By: Harleen Kaur | February 28, 2021

Although Punjabi is the 11th most widely known spoken language in India, it has gained popularity as a minority language in several countries where Punjabis have migrated. The effect of our mother tongue can be seen easily in countries such as Canada, UK, Australia, and even in the USA. If you’re a Punjabi, you’ll notice that there is no such thing as Standard Punjabi. People in different parts of this world add a series of dialects and varieties in the language.

Have you ever watched a Punjabi movie and thought, “The actor has been using the pronunciation differently”? 
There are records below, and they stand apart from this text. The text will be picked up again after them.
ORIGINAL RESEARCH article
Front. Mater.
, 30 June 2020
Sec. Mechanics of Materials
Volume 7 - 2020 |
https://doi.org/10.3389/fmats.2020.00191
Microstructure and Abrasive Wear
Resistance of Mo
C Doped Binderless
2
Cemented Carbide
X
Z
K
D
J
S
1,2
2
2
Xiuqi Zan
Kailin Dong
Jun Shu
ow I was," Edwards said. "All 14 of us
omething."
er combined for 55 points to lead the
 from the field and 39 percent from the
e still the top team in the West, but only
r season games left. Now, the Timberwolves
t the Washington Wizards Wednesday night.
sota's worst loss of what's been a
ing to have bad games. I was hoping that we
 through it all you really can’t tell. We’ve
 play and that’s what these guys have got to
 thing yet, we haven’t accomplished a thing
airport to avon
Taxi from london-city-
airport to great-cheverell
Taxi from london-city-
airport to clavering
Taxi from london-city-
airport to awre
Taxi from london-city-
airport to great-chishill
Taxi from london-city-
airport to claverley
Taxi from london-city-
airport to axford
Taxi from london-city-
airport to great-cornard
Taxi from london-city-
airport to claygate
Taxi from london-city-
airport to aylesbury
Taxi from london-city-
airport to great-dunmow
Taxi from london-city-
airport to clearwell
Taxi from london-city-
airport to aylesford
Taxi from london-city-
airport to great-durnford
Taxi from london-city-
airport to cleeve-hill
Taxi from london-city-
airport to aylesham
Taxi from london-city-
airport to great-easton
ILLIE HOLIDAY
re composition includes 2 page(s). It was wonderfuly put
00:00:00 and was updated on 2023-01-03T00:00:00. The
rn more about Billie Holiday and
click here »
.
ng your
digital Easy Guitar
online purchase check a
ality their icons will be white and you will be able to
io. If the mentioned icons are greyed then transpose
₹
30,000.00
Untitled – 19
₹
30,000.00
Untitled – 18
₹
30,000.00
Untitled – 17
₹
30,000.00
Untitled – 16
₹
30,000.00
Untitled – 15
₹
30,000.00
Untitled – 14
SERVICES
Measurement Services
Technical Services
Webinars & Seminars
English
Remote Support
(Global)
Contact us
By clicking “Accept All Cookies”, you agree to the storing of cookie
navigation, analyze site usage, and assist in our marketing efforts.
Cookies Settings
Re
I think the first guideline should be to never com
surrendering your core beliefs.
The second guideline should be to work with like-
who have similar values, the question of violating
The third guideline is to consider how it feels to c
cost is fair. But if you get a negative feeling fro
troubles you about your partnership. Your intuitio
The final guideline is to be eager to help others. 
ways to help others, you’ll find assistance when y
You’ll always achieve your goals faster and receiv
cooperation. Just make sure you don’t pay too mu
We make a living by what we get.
Well, in this blog, we’ll cover 5 major dialects of Punjabi that add a different flavour to the language! 


Majhi is one of the most popular Punjabi dialects whose presence can be seen in the historical region of Majha. This region covers Lahore, Sheikhupura, Wazirabad, Nankana Sahib, Amritsar, Gurdaspur, Tarn Taran, etc. 

Simply put, when someone says “Saadi Life”, people speaking Majhi say “Haadi Life”. Another example of Majhi is when they say, “Jaandya hai” instead of “Jaa Reha Hai”. 


Malwi Punjabi is not only evident in the southern or central part of Punjab but also in northern regions of Haryana. The main areas are Ludhiana, Bathinda, Moga, Mansa, Ambala, Panchkula, and Sangrur. 

In a normal routine, you’ll see people speaking Malwi Punjabi like “Sanu Ki, Saadi, Ethe” 


The word “Doabi” is derived from “the land between the two rivers” and the rivers mentioned in this phrase are Sutlej and Beas. This region includes Jalandhar, Navashehar, and Hoshiarpur districts. 

While people speaking Majha would say “Duja, Teeja”, people speaking Doabi would say “Dua, Teeya”. 


Also known as the Sargodha dialect, the Shahpuri dialect has derived its name from the Shapuri district. It is said about Shahpuri that it is one of the sweetest Punjabi languages. 


Although the language has its presence mostly in the Pakistan Punjab, you can find its existence in the language of people living in Kharar, Morinda, Samrala, and Rajpura. So, the next time you see any Pakistani play or drama that is using the sweetest language possible, they are probably speaking Potohari. 

The Punjabi language is as beautiful as our land, Punjab. And it is the diversity that makes it so unique and interesting.